Les nitrures métalliques de titane et d'aluminium (TiAl)N sont des revêtements utilisés depuis de nombreuses années pour leurs propriétés remarquables de dureté et de résistance à l'oxydation. Il a été montré que le module d'indentation et la dureté de revêtements Ti(1-x)AlxN dépendent de la teneur en aluminium et que les propriétés optimales sont obtenues pour x=0,46. Une possibilité d'amélioration de la dureté de ce type de revêtement est de les architecturer en multicouche métal/céramique.
L'objectif est de modéliser le lien entre la dureté d'un revêtement [Ti0,54Al0,46/Ti0,54Al0,46N]n et la période Λ de l'empilement des couches afin de comprendre les phénomènes qui génèrent l'augmentation de la dureté du super réseau aux plus faibles périodes.

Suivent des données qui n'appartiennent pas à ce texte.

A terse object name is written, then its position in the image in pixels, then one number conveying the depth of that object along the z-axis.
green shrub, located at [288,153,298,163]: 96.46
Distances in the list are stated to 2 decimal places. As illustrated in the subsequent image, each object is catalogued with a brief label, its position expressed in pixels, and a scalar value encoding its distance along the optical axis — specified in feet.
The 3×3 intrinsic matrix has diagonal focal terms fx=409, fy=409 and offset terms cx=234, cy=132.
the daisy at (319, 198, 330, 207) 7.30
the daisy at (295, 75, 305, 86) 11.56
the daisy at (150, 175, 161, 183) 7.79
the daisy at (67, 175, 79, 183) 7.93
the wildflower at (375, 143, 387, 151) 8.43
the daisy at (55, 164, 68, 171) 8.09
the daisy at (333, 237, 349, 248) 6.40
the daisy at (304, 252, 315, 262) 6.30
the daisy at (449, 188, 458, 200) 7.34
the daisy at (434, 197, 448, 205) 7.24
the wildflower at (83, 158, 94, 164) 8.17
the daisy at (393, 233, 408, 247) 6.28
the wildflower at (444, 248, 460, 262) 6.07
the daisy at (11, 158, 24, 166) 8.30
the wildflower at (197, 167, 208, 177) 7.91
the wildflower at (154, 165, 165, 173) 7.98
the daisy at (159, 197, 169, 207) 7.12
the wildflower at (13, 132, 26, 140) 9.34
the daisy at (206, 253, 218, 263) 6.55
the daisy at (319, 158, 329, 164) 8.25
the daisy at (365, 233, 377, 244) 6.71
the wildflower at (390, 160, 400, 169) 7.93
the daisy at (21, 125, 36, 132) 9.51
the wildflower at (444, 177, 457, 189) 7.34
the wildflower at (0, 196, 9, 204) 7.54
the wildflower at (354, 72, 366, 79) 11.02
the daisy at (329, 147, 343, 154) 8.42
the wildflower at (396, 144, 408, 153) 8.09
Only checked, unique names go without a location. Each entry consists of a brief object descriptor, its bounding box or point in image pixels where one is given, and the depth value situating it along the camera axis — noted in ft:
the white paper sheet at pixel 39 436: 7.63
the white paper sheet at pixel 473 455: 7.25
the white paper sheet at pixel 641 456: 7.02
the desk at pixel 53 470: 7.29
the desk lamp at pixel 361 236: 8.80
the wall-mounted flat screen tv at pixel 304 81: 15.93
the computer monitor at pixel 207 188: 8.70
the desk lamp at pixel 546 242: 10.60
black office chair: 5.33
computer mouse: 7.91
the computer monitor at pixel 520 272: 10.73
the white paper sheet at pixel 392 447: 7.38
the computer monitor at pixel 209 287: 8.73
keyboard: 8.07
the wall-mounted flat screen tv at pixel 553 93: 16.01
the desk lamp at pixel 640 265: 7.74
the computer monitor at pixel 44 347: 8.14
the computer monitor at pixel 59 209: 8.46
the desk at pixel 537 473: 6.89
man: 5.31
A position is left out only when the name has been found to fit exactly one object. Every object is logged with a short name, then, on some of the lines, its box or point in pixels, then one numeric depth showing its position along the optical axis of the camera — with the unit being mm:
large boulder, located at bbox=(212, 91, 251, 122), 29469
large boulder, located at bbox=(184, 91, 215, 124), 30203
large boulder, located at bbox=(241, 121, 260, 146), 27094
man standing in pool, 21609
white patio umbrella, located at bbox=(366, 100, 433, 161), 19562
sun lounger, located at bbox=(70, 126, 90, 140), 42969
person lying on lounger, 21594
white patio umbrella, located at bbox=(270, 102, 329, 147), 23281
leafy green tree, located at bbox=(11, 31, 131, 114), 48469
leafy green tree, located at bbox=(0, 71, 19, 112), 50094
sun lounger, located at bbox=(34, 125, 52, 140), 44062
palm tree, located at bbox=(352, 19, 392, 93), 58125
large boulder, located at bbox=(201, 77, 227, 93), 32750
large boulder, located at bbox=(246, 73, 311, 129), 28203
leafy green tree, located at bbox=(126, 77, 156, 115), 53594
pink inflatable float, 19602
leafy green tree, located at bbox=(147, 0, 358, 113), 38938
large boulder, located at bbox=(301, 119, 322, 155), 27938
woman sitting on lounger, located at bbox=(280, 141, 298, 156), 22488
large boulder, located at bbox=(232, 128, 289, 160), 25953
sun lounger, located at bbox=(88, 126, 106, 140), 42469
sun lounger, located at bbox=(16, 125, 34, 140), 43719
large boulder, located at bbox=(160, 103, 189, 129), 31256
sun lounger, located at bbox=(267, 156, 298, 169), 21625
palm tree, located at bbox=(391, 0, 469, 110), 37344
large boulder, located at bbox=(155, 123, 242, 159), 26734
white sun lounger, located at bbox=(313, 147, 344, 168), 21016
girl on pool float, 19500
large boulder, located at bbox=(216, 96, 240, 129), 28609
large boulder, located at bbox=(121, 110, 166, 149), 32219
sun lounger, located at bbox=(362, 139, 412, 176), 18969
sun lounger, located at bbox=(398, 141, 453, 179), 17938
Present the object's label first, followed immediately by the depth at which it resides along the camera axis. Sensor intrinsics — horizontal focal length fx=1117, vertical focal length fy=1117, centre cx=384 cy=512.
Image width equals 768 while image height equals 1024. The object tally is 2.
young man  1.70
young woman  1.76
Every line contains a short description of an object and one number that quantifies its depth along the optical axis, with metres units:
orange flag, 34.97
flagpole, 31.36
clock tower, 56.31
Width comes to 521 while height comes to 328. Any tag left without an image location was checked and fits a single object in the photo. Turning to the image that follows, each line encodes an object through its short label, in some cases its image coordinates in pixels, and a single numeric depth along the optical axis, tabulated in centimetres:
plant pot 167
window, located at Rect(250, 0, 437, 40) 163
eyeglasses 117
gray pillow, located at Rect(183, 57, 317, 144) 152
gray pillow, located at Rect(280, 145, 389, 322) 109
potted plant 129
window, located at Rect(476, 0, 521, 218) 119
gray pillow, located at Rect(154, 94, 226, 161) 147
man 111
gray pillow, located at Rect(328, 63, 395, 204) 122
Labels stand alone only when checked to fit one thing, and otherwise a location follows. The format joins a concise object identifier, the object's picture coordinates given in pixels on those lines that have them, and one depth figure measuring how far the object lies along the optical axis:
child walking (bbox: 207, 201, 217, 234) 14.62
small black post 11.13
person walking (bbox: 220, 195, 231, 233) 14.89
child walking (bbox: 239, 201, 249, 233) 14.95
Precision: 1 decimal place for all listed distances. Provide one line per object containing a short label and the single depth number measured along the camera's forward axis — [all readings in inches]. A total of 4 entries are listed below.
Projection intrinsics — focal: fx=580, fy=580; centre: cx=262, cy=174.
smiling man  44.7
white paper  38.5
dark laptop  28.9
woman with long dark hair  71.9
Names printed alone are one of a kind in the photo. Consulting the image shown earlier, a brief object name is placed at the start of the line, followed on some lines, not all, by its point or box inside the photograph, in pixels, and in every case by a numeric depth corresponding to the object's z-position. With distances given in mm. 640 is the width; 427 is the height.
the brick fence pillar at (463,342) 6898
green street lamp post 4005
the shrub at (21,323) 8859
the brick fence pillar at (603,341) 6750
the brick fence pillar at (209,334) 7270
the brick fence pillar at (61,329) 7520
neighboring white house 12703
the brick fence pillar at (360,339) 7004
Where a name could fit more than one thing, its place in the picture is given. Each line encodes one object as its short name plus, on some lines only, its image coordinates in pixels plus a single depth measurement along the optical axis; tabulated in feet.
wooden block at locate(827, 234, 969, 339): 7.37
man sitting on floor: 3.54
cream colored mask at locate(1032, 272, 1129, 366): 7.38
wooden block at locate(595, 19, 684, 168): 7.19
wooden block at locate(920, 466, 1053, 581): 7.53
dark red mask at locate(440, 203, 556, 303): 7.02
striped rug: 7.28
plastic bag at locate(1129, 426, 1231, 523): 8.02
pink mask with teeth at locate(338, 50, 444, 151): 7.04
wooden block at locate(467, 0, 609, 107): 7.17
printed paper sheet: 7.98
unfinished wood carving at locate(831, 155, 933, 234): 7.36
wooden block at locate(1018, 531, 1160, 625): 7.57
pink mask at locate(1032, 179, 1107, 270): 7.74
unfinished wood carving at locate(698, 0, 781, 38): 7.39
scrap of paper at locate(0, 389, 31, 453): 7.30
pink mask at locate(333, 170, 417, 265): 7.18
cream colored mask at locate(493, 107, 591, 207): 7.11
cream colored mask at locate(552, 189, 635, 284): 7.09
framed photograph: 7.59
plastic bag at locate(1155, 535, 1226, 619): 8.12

Un modèle numérique de l'essai de nanoindentation Berkovich sur des échantillons nanostratifiés a été élaboré. L'interface métal/céramique est considérée parfaite et sans épaisseur. Les comportements élastoplastiques des couches élémentaires de métal et de céramique ont été identifiés par nanoindentation Berkovich sur des échantillons revêtus d'une seule couche. Ce modèle éléments finis 2D axisymétrique permet d'obtenir la courbe d'indentation (P-h) pour des nanostratifiés en fonction de la période Λ et d'une vingtaine d'autres paramètres (élastoplastiques, géométriques, dimensionnels, ...).
Afin de confronter ce modèle à des expériences, des nanostratifiés d'épaisseurs 2 micromètres de différentes périodes Λ (de 4 à 50 nm) ont été architecturés par pulvérisation réactive à signal de commande cyclique (RGPP) en alternant une couche Ti0,54Al0,46 et une couche Ti0,54Al0,46N. Les échantillons ainsi obtenus ont été testés par nanoindentation Berkovich.
Les prévisions du modèle sont en très bon accord avec l'expérience pour la plus grande période (50 nm), mais se dégrade lorsque la période diminue. Le modèle ne permet pas de reproduire l'augmentation de la dureté aux plus faibles périodes. Une analyse de sensibilité du modèle de la courbe d'indentation a été menée, elle montre l'importance de la proportion d'épaisseur dans le système bicouche métal/céramique et de la plasticité de la couche métallique. Une analyse spectrographique par spectroscopie de perte d'énergie des électrons au microscope électronique à transmission pour la période Λ=10 nm a mis en évidence une proportion d'azote dans la couche métallique sur quelques nanomètres, signe d'une intermixion des couches. Ces résultats montrent que des phénomènes élastoplastiques à l'interface métal/céramique jouent un rôle important aux faibles périodes et remettent en cause l'hypothèse initiale d'interface parfaite et sans épaisseur.
Il est montré que l'ajout dans le modèle d'une couche de transition ayant un comportement élastoplastique moyen métal/céramique permet de reproduire les courbes de nanoindentation expérimentales et que l'épaisseur de cette couche est en très bon accord avec les observations spectroscopiques.